*Requirement:* Could you reproduce each of the entries below word for word, changing nothing?

*Raw data:*
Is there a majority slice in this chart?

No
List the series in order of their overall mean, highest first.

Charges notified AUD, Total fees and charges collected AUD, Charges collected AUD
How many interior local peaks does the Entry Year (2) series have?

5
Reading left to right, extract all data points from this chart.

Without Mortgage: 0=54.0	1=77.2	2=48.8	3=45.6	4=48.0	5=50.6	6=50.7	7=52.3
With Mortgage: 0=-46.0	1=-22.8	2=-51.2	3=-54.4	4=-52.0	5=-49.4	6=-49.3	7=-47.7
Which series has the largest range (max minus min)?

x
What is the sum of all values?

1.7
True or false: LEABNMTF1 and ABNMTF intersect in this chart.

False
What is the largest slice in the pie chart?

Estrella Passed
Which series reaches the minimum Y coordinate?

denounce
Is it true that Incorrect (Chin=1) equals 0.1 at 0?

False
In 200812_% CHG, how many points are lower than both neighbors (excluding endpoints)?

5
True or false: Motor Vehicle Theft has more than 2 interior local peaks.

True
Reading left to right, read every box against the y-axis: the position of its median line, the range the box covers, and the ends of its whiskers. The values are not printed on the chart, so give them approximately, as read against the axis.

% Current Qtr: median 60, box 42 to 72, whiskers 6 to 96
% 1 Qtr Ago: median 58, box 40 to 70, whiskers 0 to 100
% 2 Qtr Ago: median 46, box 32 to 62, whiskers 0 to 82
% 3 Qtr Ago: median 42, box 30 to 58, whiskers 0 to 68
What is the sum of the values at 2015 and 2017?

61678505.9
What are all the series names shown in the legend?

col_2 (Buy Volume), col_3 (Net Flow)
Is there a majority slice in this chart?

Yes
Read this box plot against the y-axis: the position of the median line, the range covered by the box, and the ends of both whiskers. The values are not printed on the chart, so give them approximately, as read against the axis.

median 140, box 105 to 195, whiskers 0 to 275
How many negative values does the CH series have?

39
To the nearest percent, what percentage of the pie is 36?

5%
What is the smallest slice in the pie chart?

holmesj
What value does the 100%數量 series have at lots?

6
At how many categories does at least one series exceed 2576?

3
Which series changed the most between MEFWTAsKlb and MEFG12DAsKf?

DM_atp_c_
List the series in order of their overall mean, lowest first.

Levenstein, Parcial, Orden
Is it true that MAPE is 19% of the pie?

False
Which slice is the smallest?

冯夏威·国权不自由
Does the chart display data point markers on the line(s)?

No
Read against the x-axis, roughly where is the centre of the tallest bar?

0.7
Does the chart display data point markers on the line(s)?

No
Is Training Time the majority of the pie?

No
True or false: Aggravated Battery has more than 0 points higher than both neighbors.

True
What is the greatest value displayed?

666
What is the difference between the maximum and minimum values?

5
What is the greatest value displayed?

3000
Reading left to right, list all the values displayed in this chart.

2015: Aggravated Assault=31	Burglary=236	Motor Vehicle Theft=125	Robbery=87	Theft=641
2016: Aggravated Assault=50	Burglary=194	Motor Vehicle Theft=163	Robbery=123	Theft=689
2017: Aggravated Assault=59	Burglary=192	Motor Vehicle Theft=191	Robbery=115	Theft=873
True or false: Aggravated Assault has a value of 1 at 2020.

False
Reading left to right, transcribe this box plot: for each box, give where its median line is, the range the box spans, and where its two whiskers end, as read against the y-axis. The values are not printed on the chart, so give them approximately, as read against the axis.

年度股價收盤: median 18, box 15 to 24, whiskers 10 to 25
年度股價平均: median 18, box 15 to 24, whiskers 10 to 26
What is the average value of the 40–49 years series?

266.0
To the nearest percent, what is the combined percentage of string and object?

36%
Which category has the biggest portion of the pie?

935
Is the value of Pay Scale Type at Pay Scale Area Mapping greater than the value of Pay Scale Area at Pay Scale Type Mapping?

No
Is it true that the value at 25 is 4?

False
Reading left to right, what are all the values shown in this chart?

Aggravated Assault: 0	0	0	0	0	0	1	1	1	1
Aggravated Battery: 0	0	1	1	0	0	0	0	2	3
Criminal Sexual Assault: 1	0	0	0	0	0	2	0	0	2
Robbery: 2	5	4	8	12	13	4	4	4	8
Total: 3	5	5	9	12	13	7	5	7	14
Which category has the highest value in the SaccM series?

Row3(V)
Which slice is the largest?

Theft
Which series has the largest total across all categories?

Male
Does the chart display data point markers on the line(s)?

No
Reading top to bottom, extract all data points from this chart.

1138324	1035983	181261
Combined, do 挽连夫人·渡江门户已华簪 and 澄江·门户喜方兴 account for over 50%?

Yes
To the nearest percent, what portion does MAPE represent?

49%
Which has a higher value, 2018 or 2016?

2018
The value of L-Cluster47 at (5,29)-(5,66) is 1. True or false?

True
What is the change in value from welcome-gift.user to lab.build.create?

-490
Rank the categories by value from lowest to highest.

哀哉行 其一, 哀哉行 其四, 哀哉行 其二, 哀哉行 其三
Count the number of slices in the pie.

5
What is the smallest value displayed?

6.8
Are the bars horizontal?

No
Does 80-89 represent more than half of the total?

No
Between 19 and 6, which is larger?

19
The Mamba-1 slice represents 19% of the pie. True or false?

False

*Written response:*
Is there a majority slice in this chart?

No
List the series in order of their overall mean, highest first.

Charges notified AUD, Total fees and charges collected AUD, Charges collected AUD
How many interior local peaks does the Entry Year (2) series have?

5
Reading left to right, extract all data points from this chart.

Without Mortgage: 0=54.0	1=77.2	2=48.8	3=45.6	4=48.0	5=50.6	6=50.7	7=52.3
With Mortgage: 0=-46.0	1=-22.8	2=-51.2	3=-54.4	4=-52.0	5=-49.4	6=-49.3	7=-47.7
Which series has the largest range (max minus min)?

x
What is the sum of all values?

1.7
True or false: LEABNMTF1 and ABNMTF intersect in this chart.

False
What is the largest slice in the pie chart?

Estrella Passed
Which series reaches the minimum Y coordinate?

denounce
Is it true that Incorrect (Chin=1) equals 0.1 at 0?

False
In 200812_% CHG, how many points are lower than both neighbors (excluding endpoints)?

5
True or false: Motor Vehicle Theft has more than 2 interior local peaks.

True
Reading left to right, read every box against the y-axis: the position of its median line, the range the box covers, and the ends of its whiskers. The values are not printed on the chart, so give them approximately, as read against the axis.

% Current Qtr: median 60, box 42 to 72, whiskers 6 to 96
% 1 Qtr Ago: median 58, box 40 to 70, whiskers 0 to 100
% 2 Qtr Ago: median 46, box 32 to 62, whiskers 0 to 82
% 3 Qtr Ago: median 42, box 30 to 58, whiskers 0 to 68
What is the sum of the values at 2015 and 2017?

61678505.9
What are all the series names shown in the legend?

col_2 (Buy Volume), col_3 (Net Flow)
Is there a majority slice in this chart?

Yes
Read this box plot against the y-axis: the position of the median line, the range covered by the box, and the ends of both whiskers. The values are not printed on the chart, so give them approximately, as read against the axis.

median 140, box 105 to 195, whiskers 0 to 275
How many negative values does the CH series have?

39
To the nearest percent, what percentage of the pie is 36?

5%
What is the smallest slice in the pie chart?

holmesj
What value does the 100%數量 series have at lots?

6
At how many categories does at least one series exceed 2576?

3
Which series changed the most between MEFWTAsKlb and MEFG12DAsKf?

DM_atp_c_
List the series in order of their overall mean, lowest first.

Levenstein, Parcial, Orden
Is it true that MAPE is 19% of the pie?

False
Which slice is the smallest?

冯夏威·国权不自由
Does the chart display data point markers on the line(s)?

No
Read against the x-axis, roughly where is the centre of the tallest bar?

0.7
Does the chart display data point markers on the line(s)?

No
Is Training Time the majority of the pie?

No
True or false: Aggravated Battery has more than 0 points higher than both neighbors.

True
What is the greatest value displayed?

666
What is the difference between the maximum and minimum values?

5
What is the greatest value displayed?

3000
Reading left to right, list all the values displayed in this chart.

2015: Aggravated Assault=31	Burglary=236	Motor Vehicle Theft=125	Robbery=87	Theft=641
2016: Aggravated Assault=50	Burglary=194	Motor Vehicle Theft=163	Robbery=123	Theft=689
2017: Aggravated Assault=59	Burglary=192	Motor Vehicle Theft=191	Robbery=115	Theft=873
True or false: Aggravated Assault has a value of 1 at 2020.

False
Reading left to right, transcribe this box plot: for each box, give where its median line is, the range the box spans, and where its two whiskers end, as read against the y-axis. The values are not printed on the chart, so give them approximately, as read against the axis.

年度股價收盤: median 18, box 15 to 24, whiskers 10 to 25
年度股價平均: median 18, box 15 to 24, whiskers 10 to 26
What is the average value of the 40–49 years series?

266.0
To the nearest percent, what is the combined percentage of string and object?

36%
Which category has the biggest portion of the pie?

935
Is the value of Pay Scale Type at Pay Scale Area Mapping greater than the value of Pay Scale Area at Pay Scale Type Mapping?

No
Is it true that the value at 25 is 4?

False
Reading left to right, what are all the values shown in this chart?

Aggravated Assault: 0	0	0	0	0	0	1	1	1	1
Aggravated Battery: 0	0	1	1	0	0	0	0	2	3
Criminal Sexual Assault: 1	0	0	0	0	0	2	0	0	2
Robbery: 2	5	4	8	12	13	4	4	4	8
Total: 3	5	5	9	12	13	7	5	7	14
Which category has the highest value in the SaccM series?

Row3(V)
Which slice is the largest?

Theft
Which series has the largest total across all categories?

Male
Does the chart display data point markers on the line(s)?

No
Reading top to bottom, extract all data points from this chart.

1138324	1035983	181261
Combined, do 挽连夫人·渡江门户已华簪 and 澄江·门户喜方兴 account for over 50%?

Yes
To the nearest percent, what portion does MAPE represent?

49%
Which has a higher value, 2018 or 2016?

2018
The value of L-Cluster47 at (5,29)-(5,66) is 1. True or false?

True
What is the change in value from welcome-gift.user to lab.build.create?

-490
Rank the categories by value from lowest to highest.

哀哉行 其一, 哀哉行 其四, 哀哉行 其二, 哀哉行 其三
Count the number of slices in the pie.

5
What is the smallest value displayed?

6.8
Are the bars horizontal?

No
Does 80-89 represent more than half of the total?

No
Between 19 and 6, which is larger?

19
The Mamba-1 slice represents 19% of the pie. True or false?

False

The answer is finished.